Pablo dice que el evangelio está disponible para todos. A los que, como los judíos, se sienten cerca; como también para los gentiles, que se encuentran lejos. Cristo quiere a unos y a otros adentro.
Dios y los enviados por Dios trabajan para reconciliar; es decir, juntar de nuevo, juntar las piezas y rearmar el rompecabezas. El pecado es el gran separador en este mundo. Ha estado dividiendo desde el jardín del Edén.
El apóstol va a usar tres figuras para decir que somos ciudadanos, miembros y piedras vivas: una nación, una familia y un edificio.

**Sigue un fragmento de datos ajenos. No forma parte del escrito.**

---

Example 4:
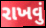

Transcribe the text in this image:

રાખવું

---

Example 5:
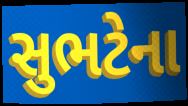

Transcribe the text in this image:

સુભટેના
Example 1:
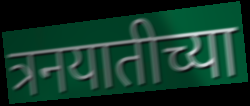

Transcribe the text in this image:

त्रनयातीच्या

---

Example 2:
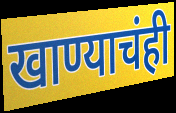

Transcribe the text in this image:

खाण्याचंही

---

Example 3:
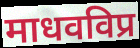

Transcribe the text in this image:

माधवविप्र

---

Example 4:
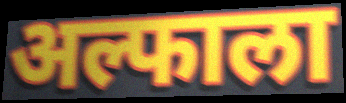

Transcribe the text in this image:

अल्फाला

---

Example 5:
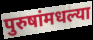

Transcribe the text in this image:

पुरुषांमधल्या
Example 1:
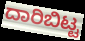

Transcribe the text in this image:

ದಾರಿಬಿಟ್ಟ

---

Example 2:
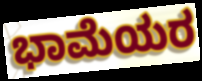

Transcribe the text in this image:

ಭಾಮೆಯರ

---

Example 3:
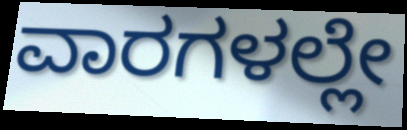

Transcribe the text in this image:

ವಾರಗಳಲ್ಲೇ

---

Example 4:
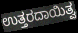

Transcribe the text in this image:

ಉತ್ತರದಾಯಿತ್ವ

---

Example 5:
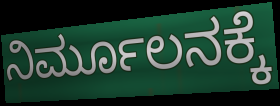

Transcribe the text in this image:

ನಿರ್ಮೂಲನಕ್ಕೆ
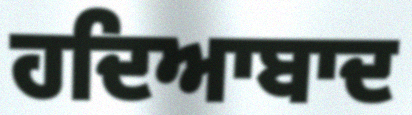
ਹਦਿਆਬਾਦ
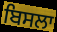
ਬਿਸਲਾ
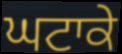
ਘਟਾਕੇ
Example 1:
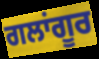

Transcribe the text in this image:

ਗਲਾਂਗੂਰ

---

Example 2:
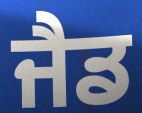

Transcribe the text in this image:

ਜੈਡ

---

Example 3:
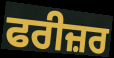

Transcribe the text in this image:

ਫਰੀਜ਼ਰ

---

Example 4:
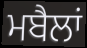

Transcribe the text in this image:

ਮਬੈਲਾਂ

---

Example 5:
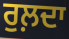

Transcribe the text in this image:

ਰੁਲ਼ਦਾ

La nación y la ciudadanía son tomadas de la diplomacia. No somos extranjeros en tierra extraña, ni forasteros apenas de paso. Somos conciudadanos de los santos. Israel era la nación elegida por Dios, pero muchos de ellos rechazaron al Señor, y el Reino les fue quitado. El pecado divide, pero Cristo reconcilia. La nueva nación es la iglesia.
Somos reconciliados para ser parte de la familia de Dios: la familia de la Tierra y la de los cielos, que serán una sola y definitiva en su regreso. Tenemos un Padre, y todos somos hermanos,
El Mar de Galilea y el mar Muerto son dos pequeños mares de Palestina, separados apenas por 120 kilómetros. Están unidos por el río Jordán, pero son diferentes uno del otro. El primero recibe agua del norte y las da multiplicadas hacia el sur. Es un canal. A su alrededor prospera la vida, y en sus aguas cristalinas hay abundancia de peces.

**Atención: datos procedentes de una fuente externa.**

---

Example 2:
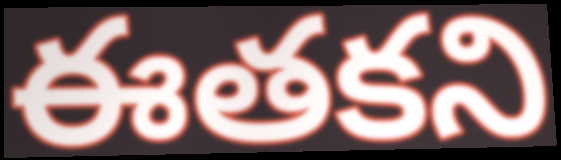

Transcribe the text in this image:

ఈతకని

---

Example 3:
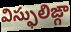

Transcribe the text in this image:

విస్ఫులిఙ్గా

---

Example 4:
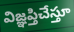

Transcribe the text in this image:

విజ్ఞప్తిచేస్తూ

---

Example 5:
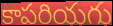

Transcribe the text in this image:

కాపరియగు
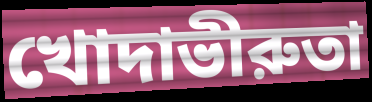
খোদাভীরুতা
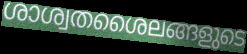
ശാശ്വതശൈലങ്ങളുടെ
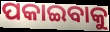
ପକାଇବାକୁ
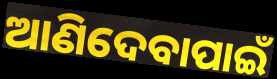
ଆଣିଦେବାପାଇଁ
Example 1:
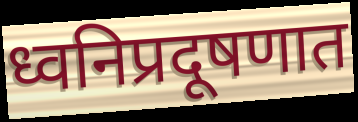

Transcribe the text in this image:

ध्वनिप्रदूषणात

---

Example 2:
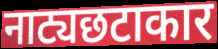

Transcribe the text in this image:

नाट्यछटाकार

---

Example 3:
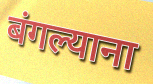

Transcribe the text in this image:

बंगल्याना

El segundo recibe aguas del norte, pero no comparte una sola gota. Contiene agua tan saladas y amargas que no hay nada de vida en ellas. Y, a su alrededor, todo es desierto y desolación. Mientras que el Mar de Galilea es un símbolo apropiado de la vida, el Mar Muerto es símbolo impresionante de la muerte.
No somos extranjeros ni forasteros. Somos conciudadanos de los santos. No somos huérfanos. Somos parte de la familia de Dios. Somos piedras vivas que viven para completar el edificio de Dios. Reconciliados para ser reconciliadores.